About

Antonio Hall is a large, often neglected looking property situated at 265 Riccarton Road, Christchurch. It regularly attracts curiosity from passers-by. The property is a Category 2 Historic Place under the name Antonio House and has had several other names over the years. Here follows an abbreviated history…

“Kilmead”

  • The original house was constructed between 1904 and 1909 for a successful grocery merchant, Thomas Kincaid.
  • From 1929 it was owned by another prominent local, John Montgomery.

“Holy Name Seminary”

  • In 1946 the “Kincaid property” was purchased by the Roman Catholic Church as a site to educate boys planning to enter the priesthood.
  • Over the next 20 years several extensions were added including a chapel (and then a larger chapel), lecture rooms and accommodation for over 100 students and staff.
  • Alas, eventually numbers enrolling declined to the point that the facility was no longer sustainable and its functions were merged with Holy Cross College in Mosgiel.

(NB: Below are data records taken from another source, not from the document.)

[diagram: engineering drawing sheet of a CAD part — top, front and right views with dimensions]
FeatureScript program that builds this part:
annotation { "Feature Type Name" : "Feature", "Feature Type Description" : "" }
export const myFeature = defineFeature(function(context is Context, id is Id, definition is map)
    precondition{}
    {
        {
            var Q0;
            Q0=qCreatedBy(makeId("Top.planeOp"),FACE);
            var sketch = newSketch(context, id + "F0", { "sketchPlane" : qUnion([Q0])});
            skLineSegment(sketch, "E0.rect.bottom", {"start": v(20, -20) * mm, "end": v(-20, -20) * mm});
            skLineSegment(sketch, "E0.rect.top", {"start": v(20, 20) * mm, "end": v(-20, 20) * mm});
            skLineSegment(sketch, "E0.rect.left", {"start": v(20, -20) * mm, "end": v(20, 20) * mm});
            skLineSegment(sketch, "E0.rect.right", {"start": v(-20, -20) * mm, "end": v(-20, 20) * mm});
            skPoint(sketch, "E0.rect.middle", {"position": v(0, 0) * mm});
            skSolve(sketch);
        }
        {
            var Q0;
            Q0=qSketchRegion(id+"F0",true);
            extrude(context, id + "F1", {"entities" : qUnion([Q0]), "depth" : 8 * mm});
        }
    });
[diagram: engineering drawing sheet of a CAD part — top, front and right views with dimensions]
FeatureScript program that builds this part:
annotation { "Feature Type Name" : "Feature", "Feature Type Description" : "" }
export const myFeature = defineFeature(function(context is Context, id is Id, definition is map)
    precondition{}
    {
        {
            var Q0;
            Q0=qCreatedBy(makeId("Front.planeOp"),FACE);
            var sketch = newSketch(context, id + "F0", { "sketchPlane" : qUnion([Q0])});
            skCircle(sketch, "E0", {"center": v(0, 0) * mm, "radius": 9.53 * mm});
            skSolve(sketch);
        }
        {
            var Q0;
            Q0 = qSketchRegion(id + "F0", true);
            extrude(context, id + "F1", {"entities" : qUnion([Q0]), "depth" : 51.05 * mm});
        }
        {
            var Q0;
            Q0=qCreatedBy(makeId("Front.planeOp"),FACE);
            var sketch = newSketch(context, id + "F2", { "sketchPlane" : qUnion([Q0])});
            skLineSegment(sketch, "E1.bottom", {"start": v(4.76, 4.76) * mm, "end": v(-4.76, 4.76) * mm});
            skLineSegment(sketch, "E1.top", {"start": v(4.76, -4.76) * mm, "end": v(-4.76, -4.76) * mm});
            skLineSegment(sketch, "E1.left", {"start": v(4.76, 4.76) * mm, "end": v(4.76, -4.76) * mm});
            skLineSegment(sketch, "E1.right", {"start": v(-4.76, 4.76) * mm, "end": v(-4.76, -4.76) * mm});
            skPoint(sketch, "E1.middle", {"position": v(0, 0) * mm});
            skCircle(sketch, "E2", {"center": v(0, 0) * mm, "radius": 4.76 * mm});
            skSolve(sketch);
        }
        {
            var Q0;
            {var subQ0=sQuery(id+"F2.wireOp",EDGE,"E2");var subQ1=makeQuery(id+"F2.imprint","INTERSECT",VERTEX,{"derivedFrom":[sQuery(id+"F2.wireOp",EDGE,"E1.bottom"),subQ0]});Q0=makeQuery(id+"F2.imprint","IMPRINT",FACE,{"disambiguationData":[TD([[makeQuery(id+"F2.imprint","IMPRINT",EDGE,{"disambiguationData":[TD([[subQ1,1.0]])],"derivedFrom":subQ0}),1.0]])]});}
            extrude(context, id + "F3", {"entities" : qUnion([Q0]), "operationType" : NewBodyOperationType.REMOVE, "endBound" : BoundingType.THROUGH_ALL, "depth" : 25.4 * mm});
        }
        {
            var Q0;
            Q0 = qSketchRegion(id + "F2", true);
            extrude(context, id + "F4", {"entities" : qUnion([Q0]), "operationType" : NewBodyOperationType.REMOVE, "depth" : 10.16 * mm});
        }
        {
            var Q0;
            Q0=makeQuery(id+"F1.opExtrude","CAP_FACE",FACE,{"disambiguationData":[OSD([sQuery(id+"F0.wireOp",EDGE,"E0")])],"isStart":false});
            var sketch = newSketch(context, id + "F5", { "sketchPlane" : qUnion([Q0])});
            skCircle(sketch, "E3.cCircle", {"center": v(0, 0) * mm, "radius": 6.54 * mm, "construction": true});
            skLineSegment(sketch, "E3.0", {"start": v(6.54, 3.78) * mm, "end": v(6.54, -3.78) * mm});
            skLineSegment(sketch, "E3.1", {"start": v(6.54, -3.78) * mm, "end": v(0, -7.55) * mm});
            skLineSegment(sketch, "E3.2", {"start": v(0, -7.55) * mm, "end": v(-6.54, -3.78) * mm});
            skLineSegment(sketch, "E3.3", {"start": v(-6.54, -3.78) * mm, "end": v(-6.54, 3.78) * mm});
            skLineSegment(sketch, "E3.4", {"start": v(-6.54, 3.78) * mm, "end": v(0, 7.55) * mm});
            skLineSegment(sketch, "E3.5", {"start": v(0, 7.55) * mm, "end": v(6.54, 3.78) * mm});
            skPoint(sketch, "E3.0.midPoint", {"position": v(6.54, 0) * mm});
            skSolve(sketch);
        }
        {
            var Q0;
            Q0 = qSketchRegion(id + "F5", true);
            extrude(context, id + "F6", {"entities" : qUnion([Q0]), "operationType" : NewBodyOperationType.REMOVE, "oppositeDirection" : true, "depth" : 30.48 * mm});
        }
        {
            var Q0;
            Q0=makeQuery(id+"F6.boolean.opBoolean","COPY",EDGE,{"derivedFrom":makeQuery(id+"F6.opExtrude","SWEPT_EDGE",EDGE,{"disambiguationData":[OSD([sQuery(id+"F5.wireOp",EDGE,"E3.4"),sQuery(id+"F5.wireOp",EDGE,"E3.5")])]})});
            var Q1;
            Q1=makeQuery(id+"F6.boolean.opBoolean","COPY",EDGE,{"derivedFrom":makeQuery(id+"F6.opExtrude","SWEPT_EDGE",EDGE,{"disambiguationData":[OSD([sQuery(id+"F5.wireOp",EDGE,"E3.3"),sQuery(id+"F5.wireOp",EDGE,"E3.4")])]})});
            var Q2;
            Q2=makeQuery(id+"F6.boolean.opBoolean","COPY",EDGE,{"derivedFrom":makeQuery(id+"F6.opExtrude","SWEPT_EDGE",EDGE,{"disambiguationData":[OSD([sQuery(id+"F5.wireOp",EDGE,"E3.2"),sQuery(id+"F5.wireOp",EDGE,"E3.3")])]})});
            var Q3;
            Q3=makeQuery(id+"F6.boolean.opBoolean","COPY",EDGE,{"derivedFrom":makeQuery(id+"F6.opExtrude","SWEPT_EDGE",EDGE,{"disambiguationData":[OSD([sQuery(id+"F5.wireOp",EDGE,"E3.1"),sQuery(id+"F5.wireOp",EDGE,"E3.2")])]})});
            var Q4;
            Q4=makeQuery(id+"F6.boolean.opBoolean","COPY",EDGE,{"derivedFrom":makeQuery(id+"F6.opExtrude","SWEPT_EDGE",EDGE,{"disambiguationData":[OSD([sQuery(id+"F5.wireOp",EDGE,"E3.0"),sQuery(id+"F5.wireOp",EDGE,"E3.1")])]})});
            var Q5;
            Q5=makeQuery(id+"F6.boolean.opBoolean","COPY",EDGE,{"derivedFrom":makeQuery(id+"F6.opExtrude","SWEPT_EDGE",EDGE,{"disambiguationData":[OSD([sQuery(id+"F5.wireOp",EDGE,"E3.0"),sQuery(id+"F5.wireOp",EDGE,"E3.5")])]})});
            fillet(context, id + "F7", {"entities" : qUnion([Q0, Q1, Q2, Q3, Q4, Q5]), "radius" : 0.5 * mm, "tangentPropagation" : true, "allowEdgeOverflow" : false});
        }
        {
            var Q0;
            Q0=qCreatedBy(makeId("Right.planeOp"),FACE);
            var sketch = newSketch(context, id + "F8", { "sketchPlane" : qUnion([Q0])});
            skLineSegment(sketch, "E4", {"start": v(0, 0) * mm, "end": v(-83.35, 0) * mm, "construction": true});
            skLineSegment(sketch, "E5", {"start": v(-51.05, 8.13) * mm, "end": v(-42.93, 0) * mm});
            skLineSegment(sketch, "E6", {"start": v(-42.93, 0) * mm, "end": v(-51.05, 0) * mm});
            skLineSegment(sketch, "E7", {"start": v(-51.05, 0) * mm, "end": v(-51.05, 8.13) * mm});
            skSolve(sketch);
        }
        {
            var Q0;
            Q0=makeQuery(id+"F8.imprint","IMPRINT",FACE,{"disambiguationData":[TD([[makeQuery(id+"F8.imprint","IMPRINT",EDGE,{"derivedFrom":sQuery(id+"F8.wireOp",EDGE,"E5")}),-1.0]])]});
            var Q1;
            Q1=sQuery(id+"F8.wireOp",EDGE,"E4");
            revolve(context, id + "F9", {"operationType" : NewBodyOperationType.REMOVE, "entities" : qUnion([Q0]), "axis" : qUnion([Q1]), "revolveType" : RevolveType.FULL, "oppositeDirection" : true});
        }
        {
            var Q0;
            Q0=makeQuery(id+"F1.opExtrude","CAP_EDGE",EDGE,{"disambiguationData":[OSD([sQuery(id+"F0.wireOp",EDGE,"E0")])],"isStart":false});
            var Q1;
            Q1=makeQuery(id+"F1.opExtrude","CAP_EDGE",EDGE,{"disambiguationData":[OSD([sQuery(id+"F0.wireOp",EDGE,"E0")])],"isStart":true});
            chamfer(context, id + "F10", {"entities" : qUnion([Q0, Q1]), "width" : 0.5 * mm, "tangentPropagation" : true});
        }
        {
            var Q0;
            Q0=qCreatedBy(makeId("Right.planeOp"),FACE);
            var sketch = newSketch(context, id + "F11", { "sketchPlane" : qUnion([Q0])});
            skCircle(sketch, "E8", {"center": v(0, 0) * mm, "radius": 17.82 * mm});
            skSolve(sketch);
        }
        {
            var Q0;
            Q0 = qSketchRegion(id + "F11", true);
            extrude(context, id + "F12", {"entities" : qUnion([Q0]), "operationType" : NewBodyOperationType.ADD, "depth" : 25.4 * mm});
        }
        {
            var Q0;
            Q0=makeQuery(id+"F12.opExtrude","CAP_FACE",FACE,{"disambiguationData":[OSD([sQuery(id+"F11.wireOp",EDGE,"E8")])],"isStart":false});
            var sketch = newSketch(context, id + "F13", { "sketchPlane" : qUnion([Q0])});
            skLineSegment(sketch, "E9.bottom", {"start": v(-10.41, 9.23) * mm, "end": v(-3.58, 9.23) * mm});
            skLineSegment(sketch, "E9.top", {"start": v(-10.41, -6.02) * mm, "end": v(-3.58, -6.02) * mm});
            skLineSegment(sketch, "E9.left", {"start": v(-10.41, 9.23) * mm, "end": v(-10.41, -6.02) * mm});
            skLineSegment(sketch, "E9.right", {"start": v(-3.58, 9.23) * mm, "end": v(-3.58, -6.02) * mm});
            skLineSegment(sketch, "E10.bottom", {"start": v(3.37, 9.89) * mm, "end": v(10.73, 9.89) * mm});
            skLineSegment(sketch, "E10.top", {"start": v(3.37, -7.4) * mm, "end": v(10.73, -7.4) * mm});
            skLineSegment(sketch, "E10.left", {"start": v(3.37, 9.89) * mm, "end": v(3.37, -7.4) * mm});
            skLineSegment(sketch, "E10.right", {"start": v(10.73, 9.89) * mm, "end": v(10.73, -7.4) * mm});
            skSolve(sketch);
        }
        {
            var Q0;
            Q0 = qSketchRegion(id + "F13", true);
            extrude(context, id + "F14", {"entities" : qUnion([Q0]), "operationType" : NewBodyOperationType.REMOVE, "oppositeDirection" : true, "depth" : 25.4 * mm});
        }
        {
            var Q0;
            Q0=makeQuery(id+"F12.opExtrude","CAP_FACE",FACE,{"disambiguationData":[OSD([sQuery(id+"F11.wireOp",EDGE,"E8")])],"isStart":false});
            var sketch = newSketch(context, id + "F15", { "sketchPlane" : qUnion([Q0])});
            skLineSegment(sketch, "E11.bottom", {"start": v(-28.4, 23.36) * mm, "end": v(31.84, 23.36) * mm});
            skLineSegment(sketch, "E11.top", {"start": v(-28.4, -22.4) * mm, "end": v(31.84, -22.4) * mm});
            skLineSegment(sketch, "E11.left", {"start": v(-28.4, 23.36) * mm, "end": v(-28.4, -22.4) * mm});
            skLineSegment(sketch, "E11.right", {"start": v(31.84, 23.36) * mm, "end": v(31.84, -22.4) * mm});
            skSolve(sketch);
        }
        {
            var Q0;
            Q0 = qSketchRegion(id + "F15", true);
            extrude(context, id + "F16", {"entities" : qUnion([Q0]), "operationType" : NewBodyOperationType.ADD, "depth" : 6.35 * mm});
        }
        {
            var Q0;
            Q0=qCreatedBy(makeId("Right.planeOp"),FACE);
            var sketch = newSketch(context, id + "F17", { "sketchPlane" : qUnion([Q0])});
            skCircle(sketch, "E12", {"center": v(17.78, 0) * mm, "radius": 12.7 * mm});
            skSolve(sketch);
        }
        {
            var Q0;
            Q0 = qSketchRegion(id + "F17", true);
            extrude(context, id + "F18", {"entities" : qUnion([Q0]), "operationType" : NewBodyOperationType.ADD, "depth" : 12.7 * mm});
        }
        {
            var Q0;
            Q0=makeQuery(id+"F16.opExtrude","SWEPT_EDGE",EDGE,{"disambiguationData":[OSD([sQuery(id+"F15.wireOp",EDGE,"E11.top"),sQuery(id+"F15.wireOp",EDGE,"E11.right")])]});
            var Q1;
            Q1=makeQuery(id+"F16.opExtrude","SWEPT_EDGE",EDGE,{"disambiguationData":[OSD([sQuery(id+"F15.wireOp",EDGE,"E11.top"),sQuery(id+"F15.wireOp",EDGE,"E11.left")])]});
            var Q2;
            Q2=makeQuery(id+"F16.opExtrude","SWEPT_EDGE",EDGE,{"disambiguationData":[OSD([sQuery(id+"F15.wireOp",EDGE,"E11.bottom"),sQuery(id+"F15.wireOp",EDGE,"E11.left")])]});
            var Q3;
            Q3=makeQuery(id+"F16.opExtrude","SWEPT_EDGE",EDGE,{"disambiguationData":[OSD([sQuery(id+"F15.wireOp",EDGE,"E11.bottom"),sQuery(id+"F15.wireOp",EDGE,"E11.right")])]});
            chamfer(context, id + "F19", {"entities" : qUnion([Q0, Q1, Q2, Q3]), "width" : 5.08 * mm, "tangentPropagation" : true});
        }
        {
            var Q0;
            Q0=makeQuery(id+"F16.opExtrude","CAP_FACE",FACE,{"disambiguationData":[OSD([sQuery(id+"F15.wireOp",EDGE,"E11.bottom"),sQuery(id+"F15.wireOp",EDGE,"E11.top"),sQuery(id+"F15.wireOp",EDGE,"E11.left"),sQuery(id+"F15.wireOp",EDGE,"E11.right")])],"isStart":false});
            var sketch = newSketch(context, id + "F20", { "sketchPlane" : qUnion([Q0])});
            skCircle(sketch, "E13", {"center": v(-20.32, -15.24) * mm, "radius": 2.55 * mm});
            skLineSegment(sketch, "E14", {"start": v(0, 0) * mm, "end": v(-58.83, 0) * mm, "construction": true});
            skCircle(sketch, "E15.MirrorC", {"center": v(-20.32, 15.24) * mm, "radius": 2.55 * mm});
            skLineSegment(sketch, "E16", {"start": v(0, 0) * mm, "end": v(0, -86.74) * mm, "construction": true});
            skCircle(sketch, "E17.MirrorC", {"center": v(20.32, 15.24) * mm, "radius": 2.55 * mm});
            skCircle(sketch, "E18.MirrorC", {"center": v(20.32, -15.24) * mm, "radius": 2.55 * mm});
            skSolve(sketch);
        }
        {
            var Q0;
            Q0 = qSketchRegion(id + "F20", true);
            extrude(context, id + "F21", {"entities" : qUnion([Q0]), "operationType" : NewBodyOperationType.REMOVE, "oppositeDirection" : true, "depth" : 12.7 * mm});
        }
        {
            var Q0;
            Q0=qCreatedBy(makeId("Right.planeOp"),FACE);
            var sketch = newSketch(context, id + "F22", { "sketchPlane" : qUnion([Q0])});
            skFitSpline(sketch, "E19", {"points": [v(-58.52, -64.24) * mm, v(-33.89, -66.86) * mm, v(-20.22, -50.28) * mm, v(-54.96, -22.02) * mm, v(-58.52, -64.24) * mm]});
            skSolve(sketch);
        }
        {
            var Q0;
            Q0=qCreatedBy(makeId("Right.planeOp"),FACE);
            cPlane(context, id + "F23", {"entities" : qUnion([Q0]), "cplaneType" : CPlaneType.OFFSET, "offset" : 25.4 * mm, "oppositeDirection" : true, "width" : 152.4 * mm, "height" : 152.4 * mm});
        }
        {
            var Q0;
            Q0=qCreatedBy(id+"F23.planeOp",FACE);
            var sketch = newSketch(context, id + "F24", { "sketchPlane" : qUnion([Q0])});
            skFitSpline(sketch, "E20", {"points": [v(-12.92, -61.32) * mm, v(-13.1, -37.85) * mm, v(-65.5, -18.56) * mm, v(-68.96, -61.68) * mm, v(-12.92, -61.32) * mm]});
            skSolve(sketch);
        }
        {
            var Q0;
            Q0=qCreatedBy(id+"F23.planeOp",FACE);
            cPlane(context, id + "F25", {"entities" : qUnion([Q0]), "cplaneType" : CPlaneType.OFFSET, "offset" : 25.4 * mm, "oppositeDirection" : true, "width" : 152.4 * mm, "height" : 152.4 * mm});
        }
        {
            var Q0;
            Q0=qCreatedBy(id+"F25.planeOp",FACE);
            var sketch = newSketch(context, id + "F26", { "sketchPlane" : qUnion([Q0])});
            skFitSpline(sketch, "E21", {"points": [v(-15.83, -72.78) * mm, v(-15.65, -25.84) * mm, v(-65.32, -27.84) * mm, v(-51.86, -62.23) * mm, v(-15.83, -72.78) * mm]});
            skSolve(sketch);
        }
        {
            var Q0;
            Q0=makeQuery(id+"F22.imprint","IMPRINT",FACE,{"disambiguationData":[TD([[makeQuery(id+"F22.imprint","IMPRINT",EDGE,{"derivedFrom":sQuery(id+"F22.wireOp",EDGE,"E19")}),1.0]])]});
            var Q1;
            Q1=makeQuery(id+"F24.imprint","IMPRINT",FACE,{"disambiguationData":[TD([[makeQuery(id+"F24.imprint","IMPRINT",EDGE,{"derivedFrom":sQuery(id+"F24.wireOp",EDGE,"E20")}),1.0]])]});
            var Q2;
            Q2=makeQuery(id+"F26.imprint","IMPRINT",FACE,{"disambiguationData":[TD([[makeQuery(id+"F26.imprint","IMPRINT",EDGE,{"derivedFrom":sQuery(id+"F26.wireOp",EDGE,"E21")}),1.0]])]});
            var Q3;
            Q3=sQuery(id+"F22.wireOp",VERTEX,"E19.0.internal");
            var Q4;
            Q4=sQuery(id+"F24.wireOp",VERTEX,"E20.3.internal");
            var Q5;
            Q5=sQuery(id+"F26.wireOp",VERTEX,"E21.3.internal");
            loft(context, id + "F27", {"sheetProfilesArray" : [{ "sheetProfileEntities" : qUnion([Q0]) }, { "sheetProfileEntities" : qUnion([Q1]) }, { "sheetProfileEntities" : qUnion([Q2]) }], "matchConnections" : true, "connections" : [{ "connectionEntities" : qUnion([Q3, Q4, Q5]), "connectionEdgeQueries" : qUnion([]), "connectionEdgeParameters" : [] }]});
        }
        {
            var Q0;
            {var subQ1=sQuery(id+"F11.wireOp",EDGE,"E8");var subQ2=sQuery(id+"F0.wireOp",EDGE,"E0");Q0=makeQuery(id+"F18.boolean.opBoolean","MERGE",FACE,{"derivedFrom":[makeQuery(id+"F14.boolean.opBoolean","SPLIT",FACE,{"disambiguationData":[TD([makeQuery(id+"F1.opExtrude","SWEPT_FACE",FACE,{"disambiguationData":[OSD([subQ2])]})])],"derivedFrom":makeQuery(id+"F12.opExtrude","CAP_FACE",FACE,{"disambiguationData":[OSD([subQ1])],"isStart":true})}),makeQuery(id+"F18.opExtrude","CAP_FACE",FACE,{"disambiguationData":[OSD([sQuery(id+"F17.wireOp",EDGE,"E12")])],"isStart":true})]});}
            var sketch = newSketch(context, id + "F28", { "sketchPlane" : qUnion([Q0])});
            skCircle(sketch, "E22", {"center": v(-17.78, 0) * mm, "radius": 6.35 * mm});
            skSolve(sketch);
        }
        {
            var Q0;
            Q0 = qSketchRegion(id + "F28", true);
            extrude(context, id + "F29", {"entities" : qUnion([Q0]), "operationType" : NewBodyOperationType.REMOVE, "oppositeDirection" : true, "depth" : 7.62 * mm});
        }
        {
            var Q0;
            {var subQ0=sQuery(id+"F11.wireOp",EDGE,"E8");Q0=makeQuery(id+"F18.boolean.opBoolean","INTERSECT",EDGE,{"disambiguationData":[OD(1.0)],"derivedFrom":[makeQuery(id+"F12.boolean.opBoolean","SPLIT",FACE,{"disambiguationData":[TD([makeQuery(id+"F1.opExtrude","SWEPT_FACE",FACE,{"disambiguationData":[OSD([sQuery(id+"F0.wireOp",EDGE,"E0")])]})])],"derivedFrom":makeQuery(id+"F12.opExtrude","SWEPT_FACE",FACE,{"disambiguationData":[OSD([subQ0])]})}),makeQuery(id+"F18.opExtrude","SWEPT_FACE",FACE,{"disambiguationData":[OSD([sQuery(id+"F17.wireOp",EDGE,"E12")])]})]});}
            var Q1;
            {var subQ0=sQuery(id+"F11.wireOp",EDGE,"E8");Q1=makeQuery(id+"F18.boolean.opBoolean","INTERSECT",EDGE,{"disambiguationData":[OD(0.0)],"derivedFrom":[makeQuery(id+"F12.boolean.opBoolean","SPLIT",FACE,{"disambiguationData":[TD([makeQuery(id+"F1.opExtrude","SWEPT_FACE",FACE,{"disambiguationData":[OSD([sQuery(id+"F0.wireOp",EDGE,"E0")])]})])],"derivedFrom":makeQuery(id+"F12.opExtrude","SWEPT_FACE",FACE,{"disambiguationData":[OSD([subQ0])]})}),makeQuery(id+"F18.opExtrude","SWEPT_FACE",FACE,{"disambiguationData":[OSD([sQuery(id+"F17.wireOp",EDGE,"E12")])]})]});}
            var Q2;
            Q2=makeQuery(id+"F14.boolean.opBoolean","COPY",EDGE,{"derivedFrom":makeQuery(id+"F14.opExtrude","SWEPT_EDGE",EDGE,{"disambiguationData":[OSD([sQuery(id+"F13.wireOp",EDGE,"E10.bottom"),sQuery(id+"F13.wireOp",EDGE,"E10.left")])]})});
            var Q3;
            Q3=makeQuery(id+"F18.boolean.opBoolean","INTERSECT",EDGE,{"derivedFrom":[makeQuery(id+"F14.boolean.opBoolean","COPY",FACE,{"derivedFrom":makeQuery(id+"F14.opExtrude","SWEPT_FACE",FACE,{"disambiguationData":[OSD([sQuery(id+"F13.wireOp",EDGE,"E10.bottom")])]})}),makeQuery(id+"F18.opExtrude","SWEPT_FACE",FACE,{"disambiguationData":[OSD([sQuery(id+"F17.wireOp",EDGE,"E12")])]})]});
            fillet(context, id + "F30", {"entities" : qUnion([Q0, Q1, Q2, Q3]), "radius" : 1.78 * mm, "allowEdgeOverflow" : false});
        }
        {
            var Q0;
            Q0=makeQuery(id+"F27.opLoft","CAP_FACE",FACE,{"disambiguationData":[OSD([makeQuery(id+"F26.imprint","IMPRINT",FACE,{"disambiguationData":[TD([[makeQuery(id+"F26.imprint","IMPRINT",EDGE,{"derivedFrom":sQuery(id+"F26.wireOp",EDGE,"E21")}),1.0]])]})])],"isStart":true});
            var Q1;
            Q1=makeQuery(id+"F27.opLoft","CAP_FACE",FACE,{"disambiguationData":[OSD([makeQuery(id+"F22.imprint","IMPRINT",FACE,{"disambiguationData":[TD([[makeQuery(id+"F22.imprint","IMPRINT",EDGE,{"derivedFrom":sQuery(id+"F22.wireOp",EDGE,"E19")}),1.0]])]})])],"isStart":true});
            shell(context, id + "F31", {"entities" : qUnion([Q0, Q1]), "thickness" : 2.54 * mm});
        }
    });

“Campion Hall”, “Antonio Hall”

  • The Church continued to run the property as a private hostel for university students known as┬áCampion Hall until 1980, after which it was sold to the Luisetti family. They managed the property as a boarding house and reception venue.
  • Mrs Luisetti was responsible for the change to “Antonio Hall”, renaming the property after her late son.
  • In 1993 the property was sold to its current owners. Plans to renovate the building as a motel were put on hold in the early 2000s

Recent events

  • The February 2011 earthquake significantly damaged the original Kilmead building, and its future is uncertain.
  • An informal group of interested locals are donating time to try and restore the property from its currently neglected state and preserve some of the history in the event that it does not survive the aftermath of the earthquakes.
  • As part of that effort this website has been set up to give interested visitors a glimpse into the history of Antonio Hall.
  • Currently the property is primarily used for Red Cross and Civil Defence training and as a location for film and photography students.